The US is grossly unfair in terms of starting wealth. I don't hate rich kids: they didn't choose to be born rich. But we lived on different planets, and I hate the society that punishes kids for not being born rich.
I grew up on the bottom end. Single mom, with no child support, no job, but with untreated mental health issues. One bedroom apt for three people. Evicted every couple of years. Never enough money for food (not even the unhealthy kind) or clothes without holes. Beg, borrow and steal. No money for doctors, dentists or other fancy services. Sometimes no money for electricity. No fancy luxuries like a shower or AC - so you perpetually look dirty even if you take a bath daily. And kids were mercilessly cruel about things like that.
For school, if it wasn't free, it wasn't happening. Extra curriculars? $10 to join a sport team wasn't happening. Gym clothes? No. Running shoes? No. Want to play ball? Go look around the park and ses if you can find a lost ball. Want to take an AP class or SAT? Better go beg for someone else to pay for it. Want to do science fair? Posterboard and markers are too expensive.
You're 12? Old enough to work under the table. You're 14? You can now get government program jobs with a waiver. You're 16? Now you can step up to legit minimum wage jobs. Just get a passing grade and fuck homework so you have time to do paying work. Graduate as fast as you can to get out of here.

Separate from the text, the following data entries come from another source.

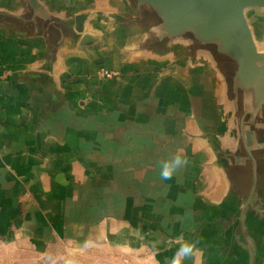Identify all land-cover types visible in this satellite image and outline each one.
I'll use <instances>...</instances> for the list:
<instances>
[{"label":"crops","instance_id":"obj_1","mask_svg":"<svg viewBox=\"0 0 264 264\" xmlns=\"http://www.w3.org/2000/svg\"><path fill=\"white\" fill-rule=\"evenodd\" d=\"M260 16L246 10L264 53ZM260 98L218 40L149 2L0 0V231L48 241L42 221L152 264L184 241V264H264Z\"/></svg>","mask_w":264,"mask_h":264},{"label":"water","instance_id":"obj_2","mask_svg":"<svg viewBox=\"0 0 264 264\" xmlns=\"http://www.w3.org/2000/svg\"><path fill=\"white\" fill-rule=\"evenodd\" d=\"M160 7L175 31L194 28L205 39L218 40L221 50L235 59L240 73L260 89L264 100V53L258 51L246 10L264 7V0H141ZM36 3V0H30Z\"/></svg>","mask_w":264,"mask_h":264},{"label":"rangeland","instance_id":"obj_3","mask_svg":"<svg viewBox=\"0 0 264 264\" xmlns=\"http://www.w3.org/2000/svg\"><path fill=\"white\" fill-rule=\"evenodd\" d=\"M34 225H37V236L48 241L16 229L0 231V264H152L148 253L122 251L119 245L101 241L100 237L90 240L82 235L76 242L73 237L63 239L64 235L70 236V231L62 230L59 225L58 230L62 232L51 233V237L42 221Z\"/></svg>","mask_w":264,"mask_h":264},{"label":"clouds","instance_id":"obj_4","mask_svg":"<svg viewBox=\"0 0 264 264\" xmlns=\"http://www.w3.org/2000/svg\"><path fill=\"white\" fill-rule=\"evenodd\" d=\"M188 163L186 158L176 154L169 160H165L159 171L161 179H171L176 170ZM194 242L184 241L174 252L173 256L169 259L168 264H184V261L189 258L194 252Z\"/></svg>","mask_w":264,"mask_h":264},{"label":"built area","instance_id":"obj_5","mask_svg":"<svg viewBox=\"0 0 264 264\" xmlns=\"http://www.w3.org/2000/svg\"><path fill=\"white\" fill-rule=\"evenodd\" d=\"M103 74L106 78H112V79L119 76V73L117 72L103 71Z\"/></svg>","mask_w":264,"mask_h":264}]
</instances>
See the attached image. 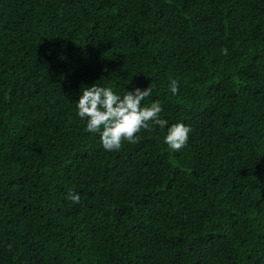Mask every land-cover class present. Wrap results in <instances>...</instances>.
Here are the masks:
<instances>
[{
    "label": "trees",
    "instance_id": "obj_1",
    "mask_svg": "<svg viewBox=\"0 0 264 264\" xmlns=\"http://www.w3.org/2000/svg\"><path fill=\"white\" fill-rule=\"evenodd\" d=\"M93 84L167 125L106 151ZM0 264H264V0H0Z\"/></svg>",
    "mask_w": 264,
    "mask_h": 264
},
{
    "label": "clouds",
    "instance_id": "obj_2",
    "mask_svg": "<svg viewBox=\"0 0 264 264\" xmlns=\"http://www.w3.org/2000/svg\"><path fill=\"white\" fill-rule=\"evenodd\" d=\"M227 55V49L221 50ZM169 90L173 95L179 91L178 81L170 78ZM152 87L142 90L135 88L121 97L110 87H100L93 84L84 87L76 102L77 115L86 120V132L99 134L100 141L106 151H118L122 141L135 143L141 130L153 131L156 126L163 129L167 121L160 118L162 106L158 101L150 106L142 107V101L152 94ZM192 129L183 123L173 124L167 129L164 143L170 151L182 150L188 142ZM67 199L79 203L78 194L69 192Z\"/></svg>",
    "mask_w": 264,
    "mask_h": 264
}]
</instances>
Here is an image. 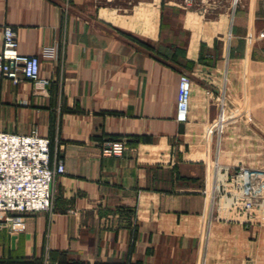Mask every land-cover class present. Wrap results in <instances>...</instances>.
Masks as SVG:
<instances>
[{
    "label": "crops",
    "instance_id": "crops-1",
    "mask_svg": "<svg viewBox=\"0 0 264 264\" xmlns=\"http://www.w3.org/2000/svg\"><path fill=\"white\" fill-rule=\"evenodd\" d=\"M212 1L0 0V50L10 26L46 81L0 79V131H36L65 167L49 211L0 230V264H264V224L203 194L214 162L264 169V0Z\"/></svg>",
    "mask_w": 264,
    "mask_h": 264
},
{
    "label": "built area",
    "instance_id": "built-area-1",
    "mask_svg": "<svg viewBox=\"0 0 264 264\" xmlns=\"http://www.w3.org/2000/svg\"><path fill=\"white\" fill-rule=\"evenodd\" d=\"M192 4L193 0H184L185 7ZM198 5L205 12L212 8L214 1L200 0ZM17 47L16 31L5 26L0 50V79L13 84L21 78L34 84L46 83L40 79L39 58L20 54ZM45 54L52 55L49 50ZM190 94V80L182 74L176 96V121L179 123L187 121ZM226 120L221 110L215 124L218 132H221ZM124 148L122 141H107L102 145L101 155L121 157ZM64 172L62 160L51 161L48 138L36 131L28 135L0 131V213L5 215L0 220V230L18 235L26 229V215L49 211L52 206V183ZM203 194L210 198L219 219L244 226L264 224V169L243 165L229 168L214 162L210 189L205 188Z\"/></svg>",
    "mask_w": 264,
    "mask_h": 264
},
{
    "label": "water",
    "instance_id": "water-1",
    "mask_svg": "<svg viewBox=\"0 0 264 264\" xmlns=\"http://www.w3.org/2000/svg\"><path fill=\"white\" fill-rule=\"evenodd\" d=\"M11 240H12V243H13V241H14V237H12V239H11Z\"/></svg>",
    "mask_w": 264,
    "mask_h": 264
}]
</instances>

You want to go to college? Ha. Who's going to pay for that application? Who's paying for the bus ride just so you can look at a campus? Who's going to accept you with that shit GPA? I'm lucky I got a waiver on SAT fees and a good score so I still had a chance.
You're 17? Now you can join the Army and get away. A legit paycheck, with legit food and a legit shower and legit work clothes without holes. I put on 20 pounds in basic training because food. Nothing to be scared of from a foreign army compared to the shootings Saturday night in the hood. Dentist had a lot of work to do to catch up. And that poverty-line salary made me the richest I've ever been. Even got a computer.

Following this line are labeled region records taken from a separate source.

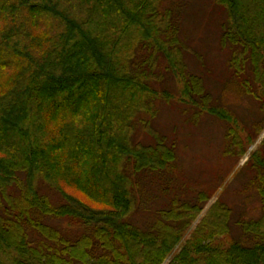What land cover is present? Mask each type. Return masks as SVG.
Instances as JSON below:
<instances>
[{
    "label": "trees",
    "instance_id": "obj_1",
    "mask_svg": "<svg viewBox=\"0 0 264 264\" xmlns=\"http://www.w3.org/2000/svg\"><path fill=\"white\" fill-rule=\"evenodd\" d=\"M166 1L0 0V264H164L177 247L168 264H264V141L245 164L257 213L233 222L218 200L186 239L210 199L199 192L170 197L146 228L131 219L144 175L165 178L177 162L176 141L149 118L159 100L225 121L227 152L246 150L239 117L187 70L180 11ZM214 2L262 130L264 0Z\"/></svg>",
    "mask_w": 264,
    "mask_h": 264
},
{
    "label": "rangeland",
    "instance_id": "obj_2",
    "mask_svg": "<svg viewBox=\"0 0 264 264\" xmlns=\"http://www.w3.org/2000/svg\"><path fill=\"white\" fill-rule=\"evenodd\" d=\"M173 3L180 11L187 70L204 78L214 104L230 109L239 117L240 134L246 141L244 154L233 155L227 152L228 123L206 113L197 115L195 109L174 100L157 102L155 118H149L155 128L168 139L176 141L177 162L170 172L172 174H166L165 178L159 174L144 175L139 195L140 208L131 219L146 228L156 218L157 210L170 201V197L190 200L201 192L210 196V199L188 230L185 236L187 239L218 200L234 208L233 222L249 207L250 214L258 212V196L255 189L250 187L252 166L245 164L261 147L264 128L257 130L254 127L262 115L259 105L241 88V78L235 77L229 67V50L221 43V24L226 19V12L217 8L214 0H167L164 7H172ZM161 61L163 65L164 62ZM159 71L165 74V80L160 86L177 93V82L167 77L168 73L164 68ZM249 131L254 138L251 142L247 138ZM143 132L140 128V139L152 141ZM167 178L173 182L171 188L164 181ZM245 189L248 191H244ZM232 233L239 236L240 229L237 225H232ZM178 248L164 264L170 262Z\"/></svg>",
    "mask_w": 264,
    "mask_h": 264
}]
</instances>
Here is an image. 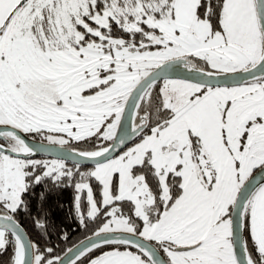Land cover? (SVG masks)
<instances>
[{
    "label": "snow or ice",
    "instance_id": "obj_1",
    "mask_svg": "<svg viewBox=\"0 0 264 264\" xmlns=\"http://www.w3.org/2000/svg\"><path fill=\"white\" fill-rule=\"evenodd\" d=\"M5 255L264 264V0H0Z\"/></svg>",
    "mask_w": 264,
    "mask_h": 264
},
{
    "label": "trees",
    "instance_id": "obj_2",
    "mask_svg": "<svg viewBox=\"0 0 264 264\" xmlns=\"http://www.w3.org/2000/svg\"><path fill=\"white\" fill-rule=\"evenodd\" d=\"M37 193L42 191V187H37L35 189ZM72 201H73V192L71 189L62 190L59 193L52 194L48 197L46 208L51 211V221L54 223V226L59 229L63 228L69 232L70 241L67 244H61L60 247L62 249H66L67 247H73L76 243L79 242L80 239L83 238V233L77 228L74 223L72 216L70 215L72 211ZM59 204L62 207H57ZM31 211L33 215H38L36 200H32ZM26 223H28L29 227L31 223L27 218H25ZM53 242H58L56 237H52ZM0 261H4L6 264L7 255L4 257H0Z\"/></svg>",
    "mask_w": 264,
    "mask_h": 264
}]
</instances>
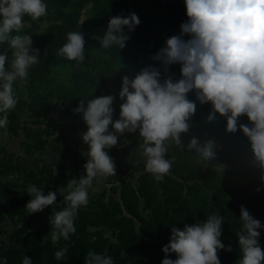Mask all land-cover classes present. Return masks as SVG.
<instances>
[{
  "label": "trees",
  "instance_id": "1",
  "mask_svg": "<svg viewBox=\"0 0 264 264\" xmlns=\"http://www.w3.org/2000/svg\"><path fill=\"white\" fill-rule=\"evenodd\" d=\"M44 3L47 15L41 18L49 23L42 31L35 30L30 17L23 18L29 25L19 34L31 37L39 62L29 68L26 83L14 82L17 104L9 111L8 123L3 128L14 140H19L29 157L44 150L47 137L55 132L53 139L62 141L67 133L77 147L63 148L60 159L47 165L36 160L35 168H22L15 181L0 182V208L13 226L7 242L0 238V264H22L24 256L30 257L33 264H85L89 251L111 257L113 264H162L166 255L162 249L169 243L173 226L182 230L185 224L203 223L216 213L224 219L221 242L232 247L230 252H218L221 264H239L242 252L236 234L242 230L241 206L261 222L262 227L257 231L264 250V179L261 178L264 170L254 166L253 160L244 167H233L250 147L248 138L239 128L235 133L227 132L223 116L207 122L212 106L200 104L194 92L188 94V99L196 102V112L188 121L189 132L182 134L185 147L172 143L166 154L167 159L174 158L170 174L156 181L143 166L136 173L133 170L124 175L121 164L128 148L118 139L117 145L108 149L116 166L117 181L114 176H108V188L88 192V204L78 210L75 219V234L67 241L61 238L57 244L52 242L49 218L67 206L61 192L66 193L68 181L86 174L84 165L88 157L81 153L88 149L82 141L87 125L82 114L73 109L81 99L113 95L112 107L114 113H119L122 77L132 78L143 68L155 66L163 80L164 69L152 57L165 46L167 38L180 34V25L188 17L184 0H44ZM86 8L89 19L81 20ZM131 13L138 16L140 24L132 32L124 29L129 36L125 47L100 48L94 37H103L110 18ZM69 32L84 34L82 63L57 54L67 42ZM3 53L8 56L6 68H10L12 50L7 44L0 45V54ZM60 66L68 68V78L56 83L52 75ZM55 105L60 106L64 116L55 127L48 126V116ZM3 115L0 113V118ZM238 123L251 126L246 116L239 117ZM138 132H126L125 136L135 139ZM192 137L201 143L213 140L215 158L202 162L194 151L189 152L186 145ZM0 152L5 160L13 155H5L2 146ZM16 158L11 168L19 171L21 159ZM68 158L74 168L67 162ZM30 185L44 190L45 194L54 191L56 203L42 212L29 214L25 206L32 198L27 193ZM64 247H67L66 258L56 260L54 253ZM167 256L177 258L171 252Z\"/></svg>",
  "mask_w": 264,
  "mask_h": 264
},
{
  "label": "clouds",
  "instance_id": "2",
  "mask_svg": "<svg viewBox=\"0 0 264 264\" xmlns=\"http://www.w3.org/2000/svg\"><path fill=\"white\" fill-rule=\"evenodd\" d=\"M187 22L180 25V34L166 39V44L152 59L160 61L165 78L155 66L143 68L134 77H122L119 98V118L113 120L115 97L102 95L81 99L73 111L82 114L87 131L82 141L88 146L82 155L88 157L84 165L86 174L71 179L67 190L61 192L66 207L49 218L51 240L67 241L75 234L78 210L88 204V189L98 177L115 176V164L108 149L118 143V133L123 135L139 131L142 143L137 151L145 160V171L156 181L170 174L174 158L167 159L169 146L175 143L185 147L182 134L189 132V120L196 112V102L188 99L194 92L200 104L210 103L207 122L216 114L225 117L226 131L238 128L248 138L253 153V164L264 170V0H184ZM47 15L44 0H0V45L12 50L10 68H6L7 53L0 54V128L8 123V113L15 108L17 99L13 85L17 80L27 82L29 68L39 62L38 50L31 49V37L19 34L24 28V17L32 20ZM140 24L135 13L110 18L102 38L95 36L100 48L125 47L129 36ZM17 33L13 35V33ZM188 36L189 39H184ZM85 40L82 32L67 33V42L58 55L77 64L85 60ZM179 64L181 78L168 75L169 66ZM246 116L251 126L238 123ZM114 131H110L109 128ZM200 161L215 158L216 144L209 139L201 143L192 137L186 145ZM264 179V176L261 177ZM259 190V189H257ZM27 193L32 197L26 204L29 214L42 212L56 203V193L30 185ZM223 217L210 215L203 223L183 229H171L169 243L162 251L166 254L162 264H221L220 250L232 251L221 242ZM241 232L237 233L242 257L239 264H264V250L259 244L261 222L241 206ZM175 253L176 259L168 258ZM67 247L54 253L56 260L66 258ZM22 264H33L24 256ZM85 264H113L111 257L89 251Z\"/></svg>",
  "mask_w": 264,
  "mask_h": 264
},
{
  "label": "rangeland",
  "instance_id": "3",
  "mask_svg": "<svg viewBox=\"0 0 264 264\" xmlns=\"http://www.w3.org/2000/svg\"><path fill=\"white\" fill-rule=\"evenodd\" d=\"M90 16V13L88 12V9L86 8L83 11L82 14V19L81 20H88ZM34 23V28L37 32H40L43 30V28L49 23V20L46 18H39V20H32ZM29 25L28 22H26L24 20V28H26ZM23 28V29H24ZM21 35H26V34H22ZM31 49H33V45H30V54L31 53ZM156 63H158L159 65H161L160 61H156L154 60ZM57 71L52 75V79L54 82L56 83H60L65 81L68 78V68L66 66H60L56 69ZM168 75H171L173 77L174 80H178L181 78V74H180V67L178 66V64L175 65H171L169 66L168 69ZM64 116V114L62 113V109L60 108L59 105H55L52 109V112L50 113V115L48 116V122L47 125L48 126H54L56 125V123ZM220 117V115L217 113L216 118L218 119ZM119 118V113H114L113 114V120L115 121L116 119ZM126 132L119 136L118 139H121L123 141V147H127L126 149V155L124 156V158L122 159V164H121V169L123 174H127L131 171H135L136 173V169H139L143 166H145V160L144 158L140 155V158L137 156V154H139V152L137 151L139 145L142 143V138H140L139 136H137L135 139L133 138H127L125 136ZM57 133L55 132L53 135L47 137L48 142L45 146V149L42 151H36L34 153H32V156H26L24 154L23 148L20 146L19 144V140H14L9 133L7 132V130L5 128H0V147L2 146L6 154L9 153H13L12 156L8 157L7 160L3 159L4 154L2 152H0V170L2 169V174H0V182L3 180H16L17 179V175H21L22 173V168L23 169H28L26 165L27 164V159L29 161L32 162V164L35 162L36 160H42V163L44 164H49L53 161L59 160L60 157L62 156V154L60 153L63 148L66 149H71L74 150L76 149V145H75V140L71 139L68 137V134L65 133L64 137L62 138V141H58L53 139L54 137H56ZM22 138V136L20 137ZM172 145V144H171ZM170 145V146H171ZM169 146V148H170ZM48 149V150H47ZM45 150L48 151V154H45ZM46 151V152H47ZM83 153V152H82ZM81 153V155H82ZM66 154L65 152H63V155ZM16 157H20L21 159V164H20V170L16 171L13 170L11 168V164L15 163V161L17 160ZM137 157V158H135ZM253 153L251 150V146L247 149V151L245 152V154L239 158L238 160H236L233 163V167H244L246 164H248L251 160H253ZM26 162H25V161ZM67 162L69 163V165L71 166V168H74V164L72 163L71 159H67ZM118 175L116 174L114 176L113 179H115V182L117 181ZM110 180H108L107 177H98L96 179L93 180L92 182V186L88 189V192H91L93 190H101L103 188H108L109 187V182ZM0 229H1V233H0V238H2L5 242L8 241V236L10 235V233L13 230V226L12 224H10L9 220L6 219V217L3 215L2 213V209L0 208ZM1 262V260H0Z\"/></svg>",
  "mask_w": 264,
  "mask_h": 264
},
{
  "label": "crops",
  "instance_id": "4",
  "mask_svg": "<svg viewBox=\"0 0 264 264\" xmlns=\"http://www.w3.org/2000/svg\"><path fill=\"white\" fill-rule=\"evenodd\" d=\"M110 131H114L112 128H111V126H110V129H109ZM114 134H116L117 135V138H119V136H121L120 134H118V133H114ZM48 150V149H47ZM47 150H45L44 152H45V154L47 153L48 154V151ZM47 151V152H46ZM137 156L140 158V154H137ZM135 158H137V157H135ZM25 161V160H24ZM26 162V161H25ZM27 164L28 165H26L27 166V168L28 169H34L35 168V166H36V163L34 162L33 164H32V162L31 161H29L28 159H27Z\"/></svg>",
  "mask_w": 264,
  "mask_h": 264
},
{
  "label": "built area",
  "instance_id": "5",
  "mask_svg": "<svg viewBox=\"0 0 264 264\" xmlns=\"http://www.w3.org/2000/svg\"><path fill=\"white\" fill-rule=\"evenodd\" d=\"M138 134H139V132H138Z\"/></svg>",
  "mask_w": 264,
  "mask_h": 264
}]
</instances>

Turning 18 I had no monetary debt, but years of catching up on basic expenses just to catch up to middle class high schoolers. In another 5 years, I'd even be rich enough to get a 15 year old car. Living off student loans and ramen was heaven, even though the other kids bitched about living off $1000/mo, I was living off $500/mo on food and a room and that was finally the best years of my life. I lost a few years going to wars, but by 25 I caught up to where those middle class kids were at 18.

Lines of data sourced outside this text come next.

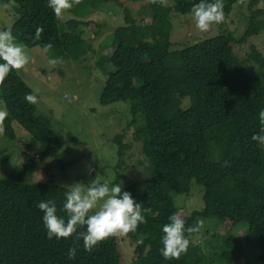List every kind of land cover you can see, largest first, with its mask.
<instances>
[{
    "label": "trees",
    "instance_id": "trees-1",
    "mask_svg": "<svg viewBox=\"0 0 264 264\" xmlns=\"http://www.w3.org/2000/svg\"><path fill=\"white\" fill-rule=\"evenodd\" d=\"M13 1L19 16L9 29L16 41L42 48L51 43L53 49L59 44L74 61L86 60L94 50L95 37L85 31L89 21L84 15L60 24L47 6L48 0ZM131 1L142 4L135 13L124 7L125 23L112 31L108 53L97 61L106 77L101 100L112 102L125 88L155 92L149 98L151 102L155 98L159 118L172 117L174 112L186 118L168 141L159 143L144 133L147 115L133 124L132 137L142 143L147 166L143 177L126 181L124 191L147 209V223L129 233L136 244L132 264H214L216 259L220 264H264V147L251 139L260 130L258 113L264 109V55L251 46L245 59H236L232 36L226 33L170 51L171 13L190 12L200 0H158L156 4ZM238 1L223 0L225 16ZM115 2L122 5L119 0ZM164 3L168 12L162 7ZM145 19L148 21L143 24ZM38 27L43 32L36 40ZM263 30L264 10H254L239 42ZM236 78L247 83L239 94L236 86L230 85ZM27 94H32V88L16 70L0 84V100L8 113L3 136L15 138V123L39 137L43 155H54L62 143L36 113V104L25 101ZM184 98L189 103L182 110ZM70 138L74 139L72 135ZM114 141L120 152V167L126 145L121 133ZM26 164L29 169L31 161ZM193 180L201 186L204 207L182 217L186 227H195L198 219L219 211L233 225L245 222L248 228L241 235L213 232L207 250L190 241L178 260H165L160 253L162 227L169 223V216L178 213L174 195L188 194ZM69 190L50 181L24 183L0 178V264H122L116 237L101 242L92 253L84 251L83 240L75 235L60 240L47 238L37 204L53 199L59 210ZM194 233L186 235L190 239ZM141 238L143 243L138 242ZM244 245L259 247L254 258L240 259L246 252ZM70 247L77 248L73 260L67 258ZM211 249L214 255L209 262Z\"/></svg>",
    "mask_w": 264,
    "mask_h": 264
},
{
    "label": "rangeland",
    "instance_id": "rangeland-1",
    "mask_svg": "<svg viewBox=\"0 0 264 264\" xmlns=\"http://www.w3.org/2000/svg\"><path fill=\"white\" fill-rule=\"evenodd\" d=\"M82 0L77 5V11L72 8L64 12L60 24H65L71 18H81L89 21L85 27L87 35L95 37L93 51L82 61L70 59L60 45L48 53V58H61L62 63L49 70L47 59L42 53V47L24 46L30 62L25 68L17 71L23 80L32 88V95L37 97L36 113L47 124L61 141L62 146L54 155H43L39 137L25 131L13 123L15 138L0 136V178L22 181L24 183H39L50 181L70 189V185L82 183L87 187L93 180L98 183L107 182L121 184L124 191L126 181L143 177L146 169V159L141 151L142 143L134 140L132 132L134 123L147 115L148 128L144 130L155 143L166 142L174 134L179 125H184L186 118L183 114L174 112L173 116L159 118L155 96L135 88H125L121 95L112 102L104 103L101 93L106 77L97 65L100 56L108 53L112 31L124 25V7L135 13L142 2L131 0ZM168 12V5H162ZM80 8V9H78ZM257 9L264 10V0H240L233 4L232 11L225 16V22L213 25L208 32H200L192 16V12L171 13L172 25L170 35V51H178L201 40L214 37L220 33L232 36V55L236 59H245L251 46L264 55V30L239 42L244 33L249 15ZM19 11L13 0H0V30L9 29ZM136 20L141 21L136 16ZM148 20L145 19L144 22ZM147 37V36H146ZM251 67L250 64L246 65ZM233 83L236 91L243 92L247 83L238 81ZM189 101H181V109L188 107ZM0 110H6L0 100ZM119 133L126 145L119 163V149L114 141ZM69 134V135H68ZM73 136L74 139L70 138ZM264 147V146H263ZM31 161V166L26 161ZM94 169V171H90ZM174 202L179 215L183 217L192 211H200L204 207L203 192L200 185L191 182L188 194H175ZM99 207V205H98ZM198 219L197 221H199ZM196 221V225H197ZM204 226L195 232L190 241L207 250V241L213 232L220 234H244L248 228L245 222L233 225L221 212L203 219ZM117 248L122 264H132L135 254V241L128 234L126 237L116 236ZM246 252L240 259L254 258L258 246L244 245ZM214 250L211 249L209 262L212 261ZM214 264H220L216 259Z\"/></svg>",
    "mask_w": 264,
    "mask_h": 264
},
{
    "label": "clouds",
    "instance_id": "clouds-1",
    "mask_svg": "<svg viewBox=\"0 0 264 264\" xmlns=\"http://www.w3.org/2000/svg\"><path fill=\"white\" fill-rule=\"evenodd\" d=\"M151 4L158 0H148ZM244 0H240L243 3ZM82 0H48L47 6L52 9L57 19H62L64 12L70 10ZM223 0H200L192 8V16L195 26L200 32H208L213 25L225 22ZM42 27L36 29L34 39H41ZM53 45H43L42 53L47 59L49 70L57 67L63 61L61 58H48V53ZM0 84H3L8 74L13 70H21L30 62V57L25 53L24 46L16 42L11 29L0 30ZM29 104H36L37 97L27 94L24 97ZM7 111L0 110V136L4 135V121ZM260 130L251 137L252 141L264 146V109L258 113ZM227 162H225V165ZM94 171V169L90 170ZM64 202L58 210L56 201L53 199L41 200L37 207L43 213L42 223L49 240L68 239L76 236L83 240V249L92 253L99 244L109 237H126L130 232H136L140 224L147 223L144 212L147 209L136 202L132 194L122 191L121 184L107 182L98 183L93 180L87 187L82 183L70 185V190L64 194ZM99 205V207H98ZM58 212H63L61 216ZM169 223L162 227L160 253L165 260H178L188 250L190 240L187 234L200 231L204 226L203 219L197 221L195 227H186V221L181 215L174 213L169 216ZM84 229V231H78ZM139 243H143L141 238ZM76 247L68 249L67 258L75 259Z\"/></svg>",
    "mask_w": 264,
    "mask_h": 264
}]
</instances>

But of course I hadn't really caught up. After 18 some kids got a cheap room at their parents place, or their parents paid for a cell phone bill, or even paid for their car or college. And after college, some parents helped kids get jobs or down payments for mortgages.
Grad school was great until the scholarships dried up. Interviewing is hard when you've never interacted with corporate white collar employees. Be yourself is terrible advice when they can't relate to your life. Many, many cringeworthy career limiting interactions. Laid off? At least you had a parent with a couch you could crash on. I had that old car that was just getting older to sleep in.
But it got better. I'm still a straight white American male who never got caught up in crime or drugs and did well on standarized tests. I had a chance. I got out of the hood, figured out how to pretend to be middle class, and kept finding work. Hopefully by retirement age I will catch up to the kids born rich who spent most of their adult lives in jail and rehab.